Where can I buy Bank Transaction Data?

Data providers and vendors listed on Datarade sell Bank Transaction Data products and samples. Popular Bank Transaction Data products and datasets available on our platform are AML Data on traditional and crypto transactions by HubioID, Multimedia List - Transactional Retail & Bank Card Holder Data USA (24 Million records) by Multimedia Lists, and UNBANKS Real-Time EU Consumer Transaction Data (de-identified, pay as you go option available) by UNBANKS.
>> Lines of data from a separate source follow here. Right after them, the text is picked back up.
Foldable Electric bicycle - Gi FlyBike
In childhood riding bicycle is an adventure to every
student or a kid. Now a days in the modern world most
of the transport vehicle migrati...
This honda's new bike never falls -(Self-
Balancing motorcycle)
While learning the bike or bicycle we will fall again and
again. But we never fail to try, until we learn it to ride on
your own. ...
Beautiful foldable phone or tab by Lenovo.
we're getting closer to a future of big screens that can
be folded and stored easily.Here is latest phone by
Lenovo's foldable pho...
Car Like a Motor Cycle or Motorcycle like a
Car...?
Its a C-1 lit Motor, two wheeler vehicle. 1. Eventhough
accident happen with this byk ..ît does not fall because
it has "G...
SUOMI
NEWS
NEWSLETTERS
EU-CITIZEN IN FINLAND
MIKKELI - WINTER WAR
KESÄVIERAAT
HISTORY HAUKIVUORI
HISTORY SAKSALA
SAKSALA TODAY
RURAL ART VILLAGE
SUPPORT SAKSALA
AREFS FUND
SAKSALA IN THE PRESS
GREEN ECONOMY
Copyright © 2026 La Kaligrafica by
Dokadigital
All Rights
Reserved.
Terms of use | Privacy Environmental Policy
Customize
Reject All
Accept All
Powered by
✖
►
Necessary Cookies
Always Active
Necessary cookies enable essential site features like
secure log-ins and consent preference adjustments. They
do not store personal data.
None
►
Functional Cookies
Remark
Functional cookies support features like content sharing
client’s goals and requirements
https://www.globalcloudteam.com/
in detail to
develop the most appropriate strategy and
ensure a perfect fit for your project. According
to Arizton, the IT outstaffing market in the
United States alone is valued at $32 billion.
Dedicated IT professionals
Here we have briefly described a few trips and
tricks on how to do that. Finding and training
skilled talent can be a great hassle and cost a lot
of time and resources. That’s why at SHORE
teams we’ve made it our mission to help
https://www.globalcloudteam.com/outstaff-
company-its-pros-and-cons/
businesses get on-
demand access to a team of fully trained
How can I get Bank Transaction Data?

You can get Bank Transaction Data via a range of delivery methods - the right one for you depends on your use case. For example, historical Bank Transaction Data is usually available to download in bulk and delivered using an S3 bucket. On the other hand, if your use case is time-critical, you can buy real-time Bank Transaction Data APIs, feeds and streams to download the most up-to-date intelligence.

What are similar data types to Bank Transaction Data?

Bank Transaction Data is similar to Credit Card Transaction Data, Point-of-Sale (POS) Data, Loyalty Card Data, Consumer Transaction Data, and Debit Card Transaction Data. These data categories are commonly used for Purchase Intelligence and spending analytics.

What are the most common use cases for Bank Transaction Data?

The top use cases for Bank Transaction Data are Purchase Intelligence, spending analytics, and behavioral analytics.